#### EXERCISE INPUT

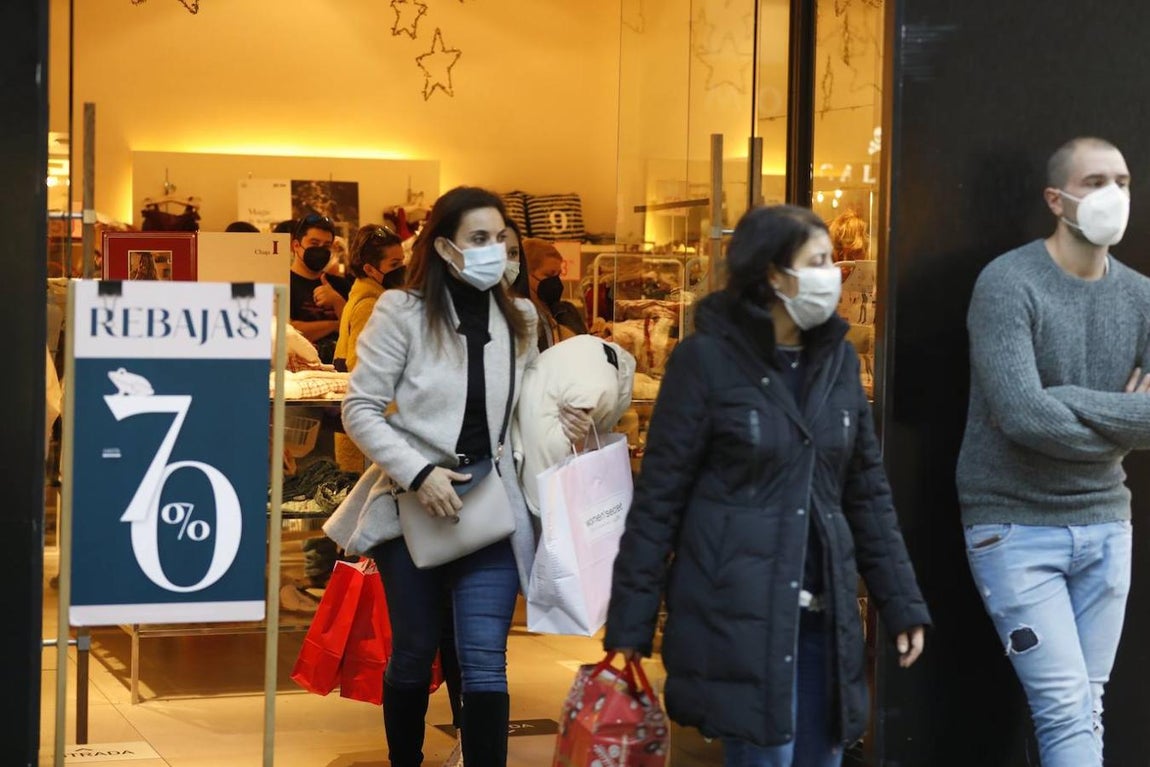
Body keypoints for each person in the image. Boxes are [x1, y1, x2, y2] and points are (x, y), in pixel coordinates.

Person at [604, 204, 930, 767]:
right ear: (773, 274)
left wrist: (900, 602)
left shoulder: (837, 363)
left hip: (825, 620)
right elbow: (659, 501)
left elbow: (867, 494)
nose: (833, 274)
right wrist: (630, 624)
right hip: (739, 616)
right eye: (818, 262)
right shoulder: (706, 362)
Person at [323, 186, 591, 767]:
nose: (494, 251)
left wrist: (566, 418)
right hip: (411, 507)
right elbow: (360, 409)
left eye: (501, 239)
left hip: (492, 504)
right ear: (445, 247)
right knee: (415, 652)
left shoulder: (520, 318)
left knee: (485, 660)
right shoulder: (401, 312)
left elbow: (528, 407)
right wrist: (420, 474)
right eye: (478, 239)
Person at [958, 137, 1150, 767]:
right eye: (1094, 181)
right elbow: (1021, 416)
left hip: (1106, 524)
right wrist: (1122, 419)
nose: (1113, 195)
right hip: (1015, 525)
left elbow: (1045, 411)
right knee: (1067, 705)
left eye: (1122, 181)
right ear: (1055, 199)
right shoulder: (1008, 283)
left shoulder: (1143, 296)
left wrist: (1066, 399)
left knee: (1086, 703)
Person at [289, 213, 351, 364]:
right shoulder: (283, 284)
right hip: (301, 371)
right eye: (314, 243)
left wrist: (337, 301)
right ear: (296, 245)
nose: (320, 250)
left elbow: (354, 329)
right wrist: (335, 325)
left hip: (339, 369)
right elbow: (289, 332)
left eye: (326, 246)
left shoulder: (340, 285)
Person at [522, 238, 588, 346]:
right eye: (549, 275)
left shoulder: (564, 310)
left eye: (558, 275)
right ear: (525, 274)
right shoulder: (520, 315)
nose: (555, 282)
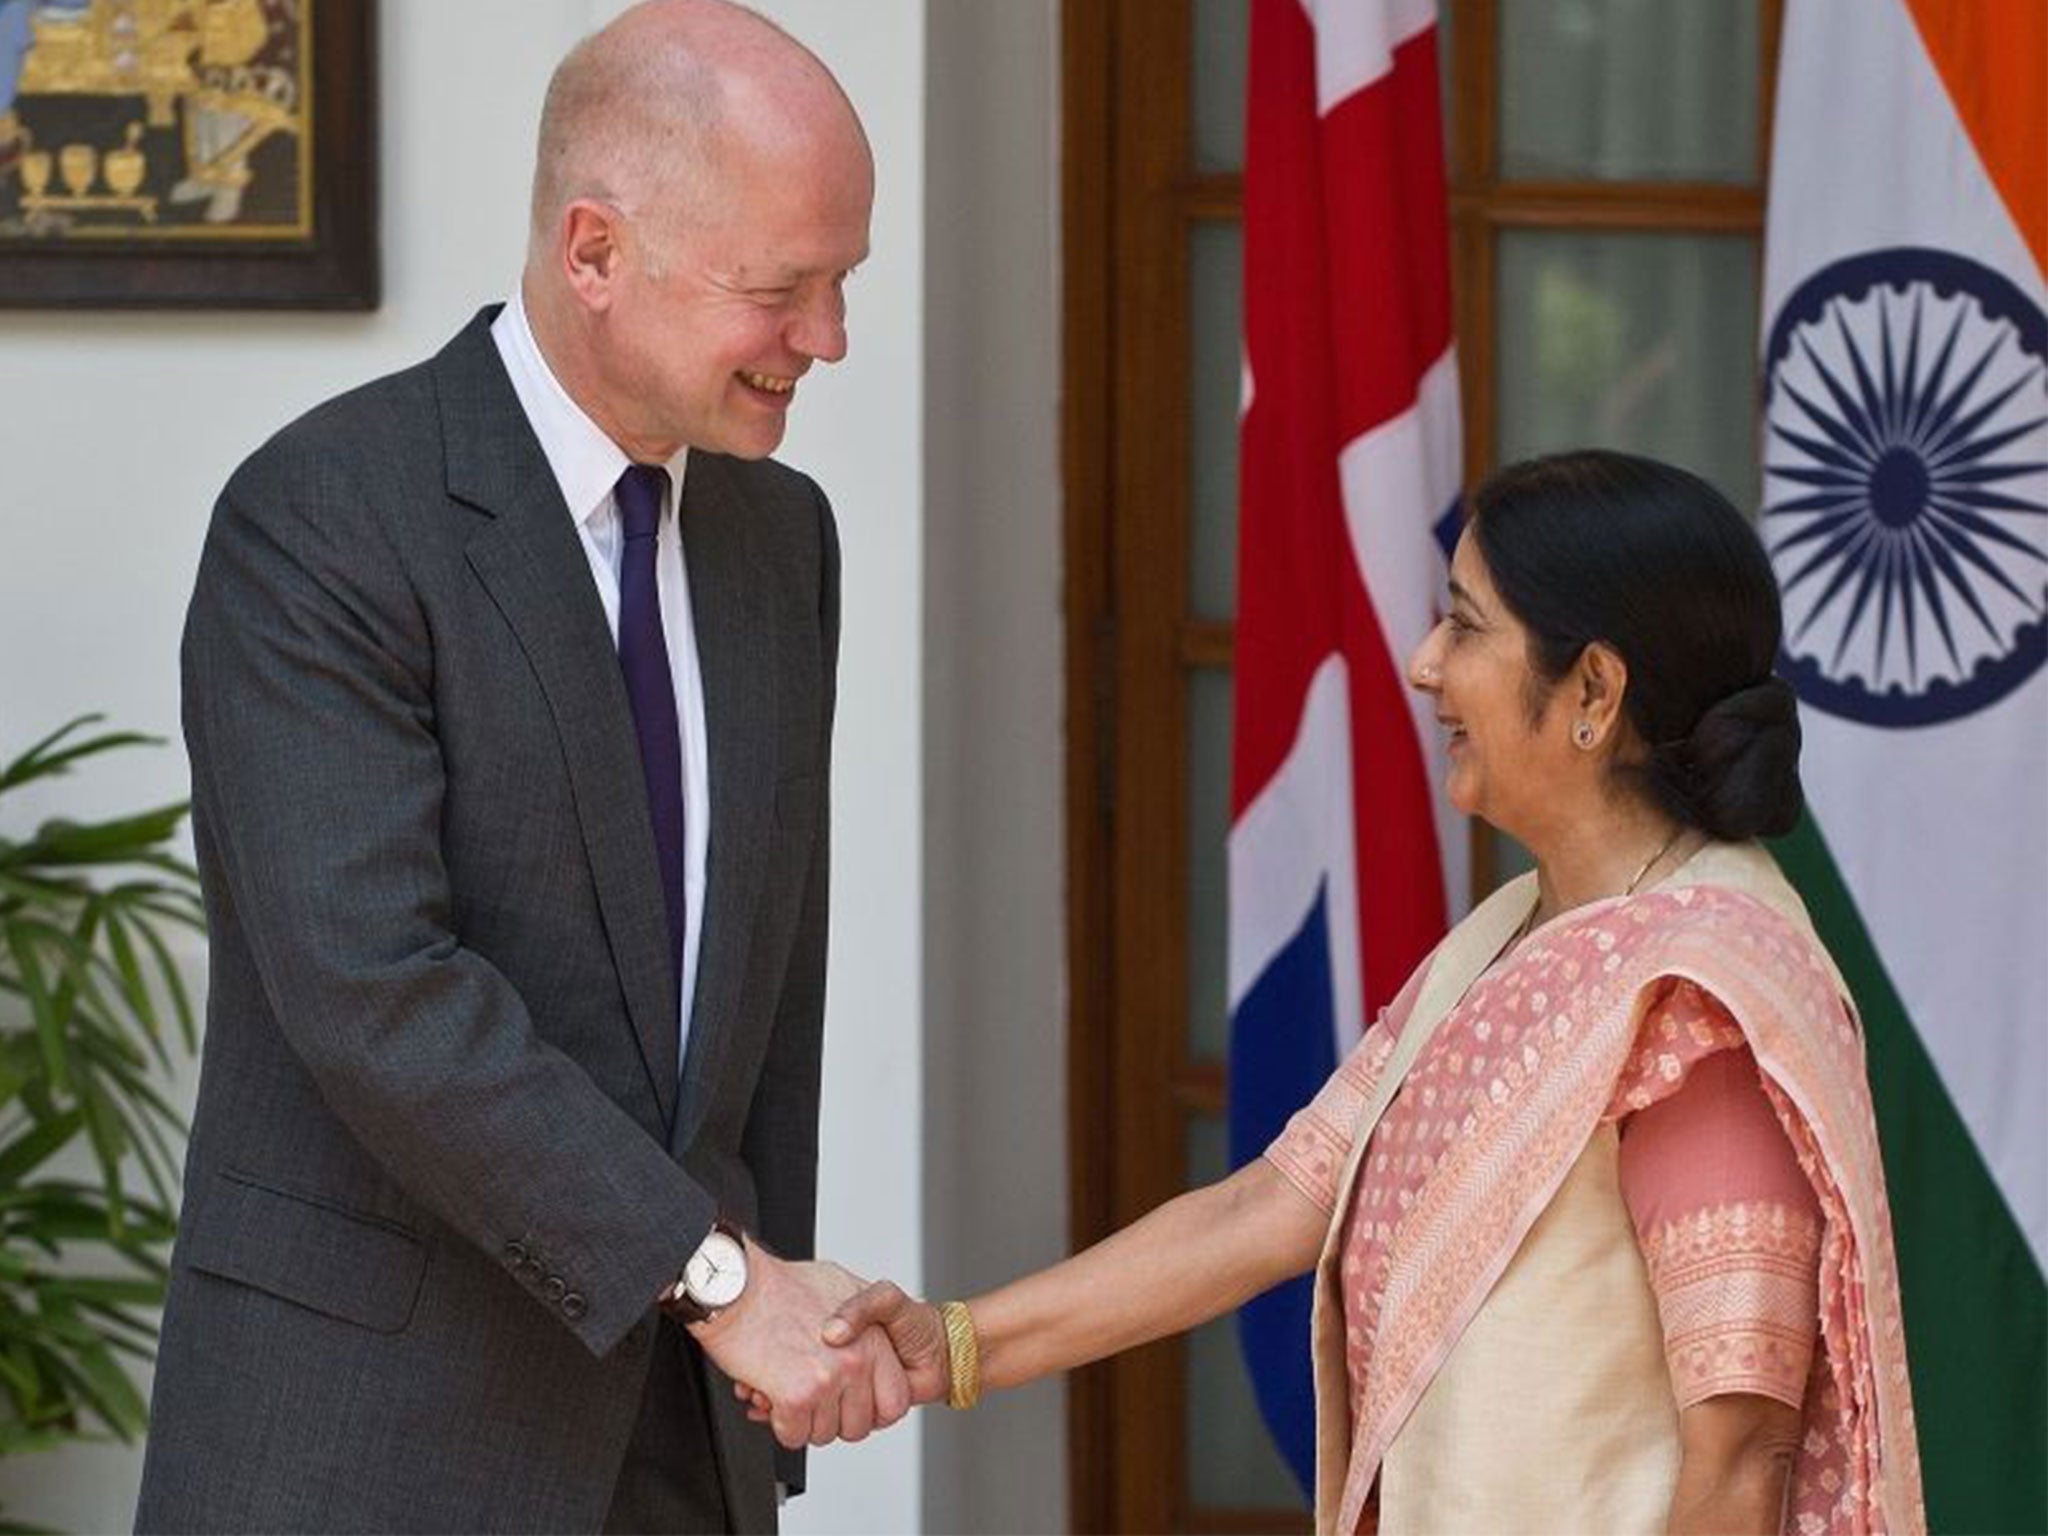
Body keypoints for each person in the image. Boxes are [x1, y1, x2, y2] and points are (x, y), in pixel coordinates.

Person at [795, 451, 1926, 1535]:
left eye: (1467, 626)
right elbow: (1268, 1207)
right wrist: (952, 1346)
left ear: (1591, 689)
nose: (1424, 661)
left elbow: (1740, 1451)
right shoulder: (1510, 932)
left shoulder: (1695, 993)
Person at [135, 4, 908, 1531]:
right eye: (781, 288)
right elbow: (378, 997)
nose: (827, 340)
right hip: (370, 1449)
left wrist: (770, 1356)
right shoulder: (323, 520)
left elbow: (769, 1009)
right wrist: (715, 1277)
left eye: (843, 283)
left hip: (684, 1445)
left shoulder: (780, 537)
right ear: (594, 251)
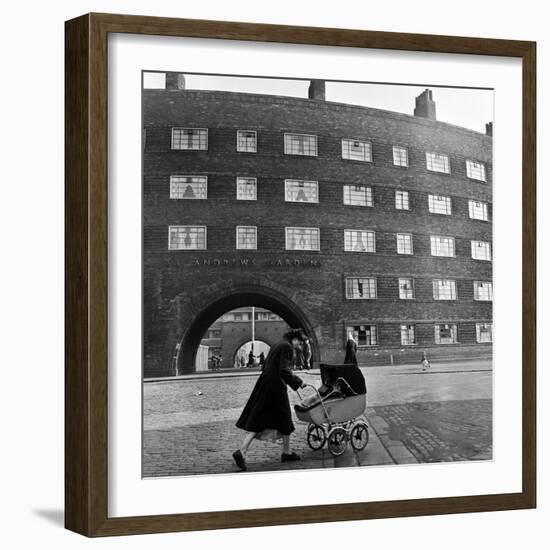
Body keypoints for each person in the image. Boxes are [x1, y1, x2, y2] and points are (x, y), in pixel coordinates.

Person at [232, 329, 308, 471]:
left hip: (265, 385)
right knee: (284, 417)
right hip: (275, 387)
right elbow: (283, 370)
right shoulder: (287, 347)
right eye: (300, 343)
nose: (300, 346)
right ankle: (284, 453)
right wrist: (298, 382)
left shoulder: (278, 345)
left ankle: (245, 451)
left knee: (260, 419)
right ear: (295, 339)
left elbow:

########

• **AIM OF THE TASK**
Retype, exactly and with no pictures, everything above from the line with "right hip: (739, 616)" down to the line with "left hip: (265, 385)", both included.

• **TASK RESPONSE**
right hip: (739, 616)
right eye: (818, 262)
right shoulder: (706, 362)
Person at [323, 186, 591, 767]:
nose: (494, 251)
left wrist: (566, 418)
right hip: (411, 507)
right elbow: (360, 409)
left eye: (501, 239)
left hip: (492, 504)
right ear: (445, 247)
right knee: (415, 652)
left shoulder: (520, 318)
left knee: (485, 660)
right shoulder: (401, 312)
left elbow: (528, 407)
right wrist: (420, 474)
right eye: (478, 239)
Person at [958, 137, 1150, 767]:
right eye: (1094, 181)
right elbow: (1021, 416)
left hip: (1106, 524)
right wrist: (1122, 419)
nose: (1113, 195)
right hip: (1015, 525)
left elbow: (1045, 411)
right knee: (1067, 705)
left eye: (1122, 181)
right ear: (1055, 199)
right shoulder: (1008, 283)
left shoulder: (1143, 296)
left wrist: (1066, 399)
left knee: (1086, 703)
Person at [289, 213, 351, 364]:
right shoulder: (283, 284)
right hip: (301, 371)
right eye: (314, 243)
left wrist: (337, 301)
right ear: (296, 245)
nose: (320, 250)
left elbow: (354, 329)
right wrist: (335, 325)
left hip: (339, 369)
right elbow: (289, 332)
left eye: (326, 246)
left shoulder: (340, 285)
Person at [522, 238, 588, 346]:
right eye: (549, 275)
left shoulder: (564, 310)
left eye: (558, 275)
right ear: (525, 274)
right shoulder: (520, 315)
nose: (555, 282)
Body keypoints for each person in the image. Boxes are [x1, y1, x2, y2] and points are (x, y), in pixel coordinates.

Person at [795, 451, 1926, 1535]:
left eye: (1467, 626)
right elbow: (1268, 1207)
right wrist: (952, 1346)
left ear: (1591, 689)
nose: (1424, 661)
left elbow: (1740, 1451)
right shoulder: (1510, 932)
left shoulder: (1695, 993)
Person at [135, 4, 908, 1531]:
right eye: (781, 288)
right elbow: (378, 997)
nose: (827, 340)
right hip: (370, 1449)
left wrist: (770, 1356)
right shoulder: (323, 520)
left elbow: (769, 1009)
right wrist: (715, 1277)
left eye: (843, 283)
left hip: (684, 1445)
left shoulder: (780, 537)
right ear: (594, 251)
Body keypoints for each person in the image. Boxes are [x1, y1, x2, y2] and points are (x, y), in pixel coordinates.

Person at [232, 329, 308, 471]:
left hip: (265, 385)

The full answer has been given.